I am wondering how it is that Waveland just became the seventh city in Mississippi to pass a diversity resolution acknowledging that LGBT citizens are a valued part of their community, yet Jackson has remained silent.
During the campaign for mayor, Ward 7 Councilwoman Margaret Barrett-Simon came out so vocally for LGBT rights that many were applauding her as if she was the second coming. I was skeptical. Why now? Cities had been drafting and passing resolutions in our state for a while, and yet she had never once presented one. She and Melvin Priester Jr. had no problem saying they supported a resolution while they were trying to get the votes of LGBT Jacksonians and their allies. Yet since the election, we have seen a big bunch of nothing. I am sure if they call and ask nicely, they can get a copy of the version from one of the seven other cities—towns, really—in the state that have passed them.

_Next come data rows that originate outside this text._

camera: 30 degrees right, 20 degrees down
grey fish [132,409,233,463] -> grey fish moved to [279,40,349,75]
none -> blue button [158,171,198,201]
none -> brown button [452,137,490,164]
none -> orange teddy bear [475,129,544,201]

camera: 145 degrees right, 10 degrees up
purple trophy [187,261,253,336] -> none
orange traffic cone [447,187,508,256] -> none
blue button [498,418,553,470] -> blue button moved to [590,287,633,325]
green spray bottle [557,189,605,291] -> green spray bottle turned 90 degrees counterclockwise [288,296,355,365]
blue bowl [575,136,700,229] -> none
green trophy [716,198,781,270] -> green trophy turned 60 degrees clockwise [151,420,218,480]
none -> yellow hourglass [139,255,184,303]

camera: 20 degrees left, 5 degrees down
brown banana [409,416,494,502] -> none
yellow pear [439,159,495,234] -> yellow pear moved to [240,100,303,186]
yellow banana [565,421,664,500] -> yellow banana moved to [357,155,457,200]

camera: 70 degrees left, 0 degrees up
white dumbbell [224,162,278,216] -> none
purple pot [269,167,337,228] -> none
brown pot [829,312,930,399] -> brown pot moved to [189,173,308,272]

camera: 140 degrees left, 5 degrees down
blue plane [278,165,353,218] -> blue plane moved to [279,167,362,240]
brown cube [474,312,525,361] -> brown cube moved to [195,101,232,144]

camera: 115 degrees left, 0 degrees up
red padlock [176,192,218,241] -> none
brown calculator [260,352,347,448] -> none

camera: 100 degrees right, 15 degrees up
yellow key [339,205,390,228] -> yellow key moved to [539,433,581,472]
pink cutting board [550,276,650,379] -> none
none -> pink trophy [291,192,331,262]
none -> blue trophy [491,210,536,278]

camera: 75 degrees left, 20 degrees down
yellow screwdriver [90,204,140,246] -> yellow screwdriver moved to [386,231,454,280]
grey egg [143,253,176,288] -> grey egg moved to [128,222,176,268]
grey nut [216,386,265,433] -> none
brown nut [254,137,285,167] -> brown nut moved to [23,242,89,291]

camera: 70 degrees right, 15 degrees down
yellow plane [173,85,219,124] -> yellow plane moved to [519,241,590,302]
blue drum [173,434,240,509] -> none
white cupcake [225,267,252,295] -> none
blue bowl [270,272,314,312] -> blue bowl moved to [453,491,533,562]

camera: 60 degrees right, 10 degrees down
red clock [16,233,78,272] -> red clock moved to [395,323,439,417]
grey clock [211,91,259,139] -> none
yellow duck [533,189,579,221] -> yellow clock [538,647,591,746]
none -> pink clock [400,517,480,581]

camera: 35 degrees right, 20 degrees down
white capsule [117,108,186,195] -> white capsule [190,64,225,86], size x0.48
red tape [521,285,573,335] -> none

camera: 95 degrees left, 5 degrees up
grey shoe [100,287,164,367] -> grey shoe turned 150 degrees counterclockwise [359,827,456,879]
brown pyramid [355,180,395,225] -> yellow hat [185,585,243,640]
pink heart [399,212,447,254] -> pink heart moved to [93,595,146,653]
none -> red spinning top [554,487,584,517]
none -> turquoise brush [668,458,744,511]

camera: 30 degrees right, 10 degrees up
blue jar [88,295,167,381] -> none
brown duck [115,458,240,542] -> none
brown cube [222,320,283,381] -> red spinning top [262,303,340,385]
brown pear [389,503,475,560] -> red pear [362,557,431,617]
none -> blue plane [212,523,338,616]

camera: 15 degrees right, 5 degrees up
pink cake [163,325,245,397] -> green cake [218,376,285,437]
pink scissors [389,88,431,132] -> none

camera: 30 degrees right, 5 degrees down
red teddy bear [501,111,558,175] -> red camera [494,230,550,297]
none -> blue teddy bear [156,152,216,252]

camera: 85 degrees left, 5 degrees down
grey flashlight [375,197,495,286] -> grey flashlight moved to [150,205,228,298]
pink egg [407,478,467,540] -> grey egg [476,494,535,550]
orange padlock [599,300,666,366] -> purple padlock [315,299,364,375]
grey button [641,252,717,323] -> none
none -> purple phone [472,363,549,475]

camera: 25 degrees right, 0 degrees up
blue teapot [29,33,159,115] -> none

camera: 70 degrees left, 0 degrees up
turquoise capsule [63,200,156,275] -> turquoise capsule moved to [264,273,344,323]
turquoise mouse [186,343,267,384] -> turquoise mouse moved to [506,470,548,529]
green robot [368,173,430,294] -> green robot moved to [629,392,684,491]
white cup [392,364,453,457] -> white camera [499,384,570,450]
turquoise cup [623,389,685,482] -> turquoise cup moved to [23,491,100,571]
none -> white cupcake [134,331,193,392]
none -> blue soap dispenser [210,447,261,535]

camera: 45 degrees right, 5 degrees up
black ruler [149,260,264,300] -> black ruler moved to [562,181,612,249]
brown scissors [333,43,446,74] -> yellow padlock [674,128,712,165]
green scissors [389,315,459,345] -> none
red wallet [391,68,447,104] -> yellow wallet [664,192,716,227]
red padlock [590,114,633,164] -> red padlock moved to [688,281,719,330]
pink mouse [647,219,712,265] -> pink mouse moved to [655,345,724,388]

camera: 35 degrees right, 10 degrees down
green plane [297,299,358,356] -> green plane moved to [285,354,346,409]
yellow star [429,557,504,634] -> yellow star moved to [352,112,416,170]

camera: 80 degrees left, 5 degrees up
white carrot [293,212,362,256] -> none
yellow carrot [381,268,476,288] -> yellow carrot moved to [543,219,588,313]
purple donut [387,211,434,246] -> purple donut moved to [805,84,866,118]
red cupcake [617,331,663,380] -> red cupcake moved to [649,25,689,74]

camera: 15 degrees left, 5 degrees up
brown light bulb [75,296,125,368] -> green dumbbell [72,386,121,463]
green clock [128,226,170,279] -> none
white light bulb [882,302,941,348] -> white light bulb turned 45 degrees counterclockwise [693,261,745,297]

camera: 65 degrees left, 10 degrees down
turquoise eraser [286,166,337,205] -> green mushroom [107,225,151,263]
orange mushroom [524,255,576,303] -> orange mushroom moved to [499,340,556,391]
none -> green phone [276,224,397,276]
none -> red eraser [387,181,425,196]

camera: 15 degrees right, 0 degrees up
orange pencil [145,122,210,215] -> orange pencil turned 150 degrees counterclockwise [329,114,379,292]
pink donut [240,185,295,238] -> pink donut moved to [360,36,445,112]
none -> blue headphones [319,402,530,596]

This isn't a complicated matter.
The lack of movement may be due to attitudes like the one posted on my Facebook page: "(T)hat's not a big issue right now now. We don't have crimes against the LGBT community." This person said he is concerned about the recent murders in Jackson. (So am I). He argued that we don't have time to put aside education and getting children on the right track with God for the concerns of LGBT people who don't even have real needs.
When a parent doesn't have employment protections due to their sexual orientation, that does nothing to protect their children. By remaining quiet on a legal level, we are saying it is OK to ignore the needs of some of our citizens; they don't count. That lesson is not worth teaching our children, we're told. I don't even have space to go into the incidences of bullying and physical violence that disprove his statement.
We don't have to ignore other issues to present and pass a resolution or ordinance. When we compete for whose wounds are worse, we forget we are all playing wounded. We would do better helping each other to triage and working collectively. The gold medal for most oppressed is—you're still oppressed. We can work on uplifting black and brown people and embrace this fight, too. How dare people say we can't!
Contrary to mass media images, all LGBT people aren't white, male or middle class. We are everywhere, at every income level, and come in every race and ethnicity. Jackson, we can be the model for moving forward in unity, a template for what a city focused on social justice and equality looks like. As Helen Keller said "Until the great mass of the people shall be filled with the sense of responsibility for each other's welfare, social justice can never be attained."